TUGAS YANG DIMINTA 1: Ubah nama "common name" menjadi "vernacular name" pada bagian catatan dari baris yang memuat "family: Curculionidae" sampai baris yang memuat "genus: Marmara", lalu tuliskan kembali bagian itu saja tanpa mengubah hal lain.

TEKS YANG DIBERIKAN:
* * * * *

Perlawatan Yang Efektif Dan Menjadi Berkat



Komisi Perlawatan GKI Kwitang mengadakan seminar bina perlawatan pada hari Sabtu, 7 Mei 2011 pukul 08.00 – 14.00 di Gedung pertemuan lantai 3 GKI Kwitang. Untuk mengisi acara ini Pdt. Em. Suatami Sutedja diundang sebagai pembicara. Beliau adalah orang yang telah  47 tahun melayani di jemaat yang beragam. Diharapkan pengalamannya menjalani perlawatan akan membuat perlawatan di GKI Kwitang akan menjadi lebih baik. Ibu Anny Gosana bertindak sebagai moderator dalam acara ini.
Acara dibuka oleh Janthy Hutagalung sebagai pembawa acara yang dilanjutkan dengan renungan yang dibawakan oleh Pdt. Guruh Jatmiko Septavianus sebagai pendamping Komisi Perlawatan. Dalam renungannya, Pak Guruh menyampaikan kalau seorang pelawat itu harus memiliki hati yang besar, telinga yang besar, mata yang besar namun mulut yang kecil. Artinya pelawat harus lebih memperhatikan dengan hati, mata dan telinga tetapi tidak mengumbar-umbar apa yang telah terjadi dengan omongan yang tidak berguna.

Melawat Selalu Menjadi Pengalaman Baru
Perlawatan secara konvensional dipahami oleh gereja sebagai kegiatan sekelompok orang untuk menemui anggota jemaat di rumahnya masing-masing dengan tujuan memberi perhatian dalam suka dan duka. Melawat ke rumah karena rumah adalah tempat pribadi orang, diharapkan terjadi percakapan lebih jujur dan intim.
Melawat berarti berhadapan dengan orang yang baru kita temui. Kita dan juga orang yang kita lawat akan selalu berkembang dan berubah. Masalah dan cara pikir semua orang juga berubah setiap waktu, ditambah lagi dengan situasi dan kondisinya.
“Jadi, jangan pernah banggakan pengalaman kita yang telah lalu. Pengalaman yang telah lalu tidak bisa diterapkan lagi.” Kata Ibu Suatami dengan mantap setelah menanyakan berapa lama pengalaman peserta dalam hal perlawatan.

Melayani Sebagai Hamba
Melayani artinya punya dasar dalam pekerjaan Kristus. Dalam Mark 10:45 Yesus datang bukan untuk dilayani tapi melayani. Pelayanan dilakukan oleh hamba. Kia sering tidak memahami karena kita tidak hidup dalam perhambaan lagi. Seorang pekerja atau pembantu di saat ini telah diakui haknya dan diberikan upah yang layak sehingga mempunyai hak juga untuk menuntut haknya. Jaman dulu hamba tidak punya hak Hamba dimiliki oleh tuannya. Bahkan nama pun tidak punya. Dengan jalan seperti inilah Yesus menghendaki pekerjaannya di dunia ini. Yesus datang ke dunia ini untuk melayani.

* * * * *

TUGAS YANG DIMINTA 2: Menurut teks tentang seminar bina perlawatan, siapa yang menjadi moderator acara tersebut?

Catatan yang dikutip dari sebuah koleksi:
* * * * *

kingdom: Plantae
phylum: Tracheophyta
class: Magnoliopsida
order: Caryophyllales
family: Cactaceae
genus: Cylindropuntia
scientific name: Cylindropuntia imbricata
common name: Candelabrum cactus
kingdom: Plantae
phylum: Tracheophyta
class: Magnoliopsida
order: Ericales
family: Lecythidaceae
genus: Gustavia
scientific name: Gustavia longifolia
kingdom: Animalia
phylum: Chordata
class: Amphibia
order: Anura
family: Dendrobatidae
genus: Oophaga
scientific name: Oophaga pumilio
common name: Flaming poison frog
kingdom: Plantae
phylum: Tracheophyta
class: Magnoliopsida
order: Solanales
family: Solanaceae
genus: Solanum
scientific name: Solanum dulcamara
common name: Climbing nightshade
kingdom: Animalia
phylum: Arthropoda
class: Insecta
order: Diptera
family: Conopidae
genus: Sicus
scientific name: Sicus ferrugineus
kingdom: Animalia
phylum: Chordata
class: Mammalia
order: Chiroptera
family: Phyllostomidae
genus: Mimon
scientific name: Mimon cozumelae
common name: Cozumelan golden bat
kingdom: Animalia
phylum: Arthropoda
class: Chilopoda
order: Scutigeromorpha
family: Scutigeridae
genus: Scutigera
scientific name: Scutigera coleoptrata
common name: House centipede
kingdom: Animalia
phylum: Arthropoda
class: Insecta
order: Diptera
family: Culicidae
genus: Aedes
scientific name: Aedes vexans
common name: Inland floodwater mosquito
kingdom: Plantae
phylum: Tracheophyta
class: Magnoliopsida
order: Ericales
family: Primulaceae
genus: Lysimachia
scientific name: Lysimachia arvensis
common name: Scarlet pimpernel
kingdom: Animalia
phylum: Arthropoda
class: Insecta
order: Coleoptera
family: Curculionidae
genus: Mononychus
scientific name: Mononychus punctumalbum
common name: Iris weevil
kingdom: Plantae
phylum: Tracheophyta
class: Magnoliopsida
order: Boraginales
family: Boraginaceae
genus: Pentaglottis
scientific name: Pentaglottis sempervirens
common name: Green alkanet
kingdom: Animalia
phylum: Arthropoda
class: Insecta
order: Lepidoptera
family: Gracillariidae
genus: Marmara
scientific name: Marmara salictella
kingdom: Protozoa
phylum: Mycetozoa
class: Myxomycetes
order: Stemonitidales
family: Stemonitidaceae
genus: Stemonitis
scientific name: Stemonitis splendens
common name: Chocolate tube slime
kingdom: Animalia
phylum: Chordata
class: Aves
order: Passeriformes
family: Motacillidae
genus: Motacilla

* * * * *

PENYELESAIAN 1:
family: Curculionidae
genus: Mononychus
scientific name: Mononychus punctumalbum
vernacular name: Iris weevil
kingdom: Plantae
phylum: Tracheophyta
class: Magnoliopsida
order: Boraginales
family: Boraginaceae
genus: Pentaglottis
scientific name: Pentaglottis sempervirens
vernacular name: Green alkanet
kingdom: Animalia
phylum: Arthropoda
class: Insecta
order: Lepidoptera
family: Gracillariidae
genus: Marmara

PENYELESAIAN 2: Ibu Anny Gosana.